The soft, quiet voice, so like her own, lifted her eyes from her knees where they were, sat before her face. Lyahn, no longer convinced of any threat to herself, quietly padded across the room, donning a thin shift, her thick woollen socks comfortable against the cold of the night, opened a small lamp, and sat down beside her, against the door.

“Did you go down to the catacombs?”

She couldn’t answer beyond a nod.

“Ana, what happened down there?”

“He… he…” She couldn’t bear to continue, and Lyahn saw it in her face, pulling her into a tight embrace, cheek-to-cheek, identical faces pressed together. Their hair, combined, formed a thick halo around the both of them.

“What happened?” murmurs Lyahn, coaxing it out of Ana, trying to make her talk.

“I asked him if he… if he murdered Mother.”

“No.”

She took a long, ragged breath. “He did.”

Lyahn shut her eyes, letting her head float back, thudding unpleasantly against the thick door. “I knew I should have ended him back then, when I had him at my feet, grovelling.” The disdain and anger in her voice were woven with something else – resignation? – and Ana was quick to spot it.

“Why didn’t you?”

“I… I suppose I sensed he was something else,” she said. “And I recognised his voice.”

They sat in silence for a moment.

“It’s getting late, Ana. You need sleep. It’s been a long day.”

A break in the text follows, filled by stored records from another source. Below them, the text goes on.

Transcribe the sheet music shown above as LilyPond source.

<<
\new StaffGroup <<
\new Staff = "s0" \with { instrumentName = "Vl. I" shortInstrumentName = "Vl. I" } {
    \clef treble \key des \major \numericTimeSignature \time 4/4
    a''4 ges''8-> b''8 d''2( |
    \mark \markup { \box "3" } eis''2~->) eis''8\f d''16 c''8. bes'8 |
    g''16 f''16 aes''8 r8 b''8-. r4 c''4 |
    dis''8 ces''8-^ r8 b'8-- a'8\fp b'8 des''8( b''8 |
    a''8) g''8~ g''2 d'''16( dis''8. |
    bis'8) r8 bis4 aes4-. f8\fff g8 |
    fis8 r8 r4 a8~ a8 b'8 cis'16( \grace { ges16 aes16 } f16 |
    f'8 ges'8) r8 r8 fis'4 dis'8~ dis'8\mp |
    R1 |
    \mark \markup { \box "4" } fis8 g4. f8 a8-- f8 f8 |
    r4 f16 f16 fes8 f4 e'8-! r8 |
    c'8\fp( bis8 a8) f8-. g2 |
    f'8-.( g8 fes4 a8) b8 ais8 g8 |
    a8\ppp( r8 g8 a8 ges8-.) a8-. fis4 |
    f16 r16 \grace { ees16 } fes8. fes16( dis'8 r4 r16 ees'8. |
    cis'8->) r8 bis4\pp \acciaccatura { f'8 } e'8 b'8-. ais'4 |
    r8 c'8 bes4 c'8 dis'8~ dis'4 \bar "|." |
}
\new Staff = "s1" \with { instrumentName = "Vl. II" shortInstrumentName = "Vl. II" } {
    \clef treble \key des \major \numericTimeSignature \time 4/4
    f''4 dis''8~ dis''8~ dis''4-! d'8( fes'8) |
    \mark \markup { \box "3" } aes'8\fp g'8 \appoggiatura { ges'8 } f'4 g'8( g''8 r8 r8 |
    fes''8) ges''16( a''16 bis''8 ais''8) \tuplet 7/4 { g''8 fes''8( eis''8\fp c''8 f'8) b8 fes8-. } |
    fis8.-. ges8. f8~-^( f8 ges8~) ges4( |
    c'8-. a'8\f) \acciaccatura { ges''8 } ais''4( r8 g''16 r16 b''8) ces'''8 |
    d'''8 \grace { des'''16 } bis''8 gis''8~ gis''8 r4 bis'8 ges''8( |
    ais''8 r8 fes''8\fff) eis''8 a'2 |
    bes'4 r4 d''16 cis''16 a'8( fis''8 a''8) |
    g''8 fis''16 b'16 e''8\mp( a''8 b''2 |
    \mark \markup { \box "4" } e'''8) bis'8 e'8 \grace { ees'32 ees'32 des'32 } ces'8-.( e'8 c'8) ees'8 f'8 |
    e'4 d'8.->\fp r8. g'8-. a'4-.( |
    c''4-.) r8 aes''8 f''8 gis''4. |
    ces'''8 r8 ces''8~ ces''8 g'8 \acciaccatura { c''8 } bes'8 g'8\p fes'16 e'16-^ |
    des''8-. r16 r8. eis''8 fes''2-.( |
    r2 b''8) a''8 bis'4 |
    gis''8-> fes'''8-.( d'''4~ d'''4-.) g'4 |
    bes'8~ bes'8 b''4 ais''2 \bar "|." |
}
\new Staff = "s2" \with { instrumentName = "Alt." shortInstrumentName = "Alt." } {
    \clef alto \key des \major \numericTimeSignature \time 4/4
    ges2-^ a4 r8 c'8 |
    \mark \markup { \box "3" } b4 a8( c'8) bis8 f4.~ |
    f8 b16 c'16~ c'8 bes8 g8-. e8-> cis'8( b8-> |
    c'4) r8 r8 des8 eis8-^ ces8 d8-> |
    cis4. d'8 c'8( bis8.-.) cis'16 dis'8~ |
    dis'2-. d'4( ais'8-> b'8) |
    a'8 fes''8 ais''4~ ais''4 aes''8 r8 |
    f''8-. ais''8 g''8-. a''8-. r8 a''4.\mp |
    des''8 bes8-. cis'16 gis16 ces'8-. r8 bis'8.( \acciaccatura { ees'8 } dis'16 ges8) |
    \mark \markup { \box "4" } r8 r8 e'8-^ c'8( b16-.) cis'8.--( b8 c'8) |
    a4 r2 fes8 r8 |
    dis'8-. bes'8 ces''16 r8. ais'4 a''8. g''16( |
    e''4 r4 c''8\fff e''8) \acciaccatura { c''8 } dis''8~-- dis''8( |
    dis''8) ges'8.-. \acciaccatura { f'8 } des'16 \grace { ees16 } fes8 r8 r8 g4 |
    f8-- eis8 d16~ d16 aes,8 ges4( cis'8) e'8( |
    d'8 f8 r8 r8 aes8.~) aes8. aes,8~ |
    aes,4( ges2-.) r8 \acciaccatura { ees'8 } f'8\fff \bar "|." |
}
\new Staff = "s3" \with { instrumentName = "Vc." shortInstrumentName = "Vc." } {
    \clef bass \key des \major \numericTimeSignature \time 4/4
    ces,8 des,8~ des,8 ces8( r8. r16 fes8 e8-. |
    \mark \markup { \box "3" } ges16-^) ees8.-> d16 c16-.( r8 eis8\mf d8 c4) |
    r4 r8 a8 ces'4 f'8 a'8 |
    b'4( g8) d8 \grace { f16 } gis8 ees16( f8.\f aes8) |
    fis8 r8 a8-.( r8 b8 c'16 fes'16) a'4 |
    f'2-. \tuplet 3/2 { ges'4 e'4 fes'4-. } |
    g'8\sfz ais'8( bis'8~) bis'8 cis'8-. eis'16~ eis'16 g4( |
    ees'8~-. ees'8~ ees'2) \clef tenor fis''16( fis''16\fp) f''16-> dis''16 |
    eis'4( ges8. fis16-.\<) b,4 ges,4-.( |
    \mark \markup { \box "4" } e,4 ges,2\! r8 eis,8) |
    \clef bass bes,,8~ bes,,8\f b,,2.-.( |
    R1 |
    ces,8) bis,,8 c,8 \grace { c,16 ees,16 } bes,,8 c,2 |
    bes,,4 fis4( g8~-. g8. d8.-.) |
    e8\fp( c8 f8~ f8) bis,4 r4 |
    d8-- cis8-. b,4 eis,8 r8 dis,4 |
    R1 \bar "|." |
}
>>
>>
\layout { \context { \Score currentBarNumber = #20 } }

Without waiting for an answer, she gently, gracefully slid her arms around her sister, and hefted her into her arms, bridal-style, carrying the half-asleep woman to her bed, and easing her down onto it.

“Get some sleep, sis,” mumbled Lyahn into her hair, then she padded across the room, closing the light, returning the room to the light of the stars through the two small, narrow windows, and, as she slid into bed, returning to only her underclothes, she heard Ana’s quiet reply.

“Love you, big sister.”

“Love you too, little sister.”

A smile touching her face, she rolled over, closing her eyes.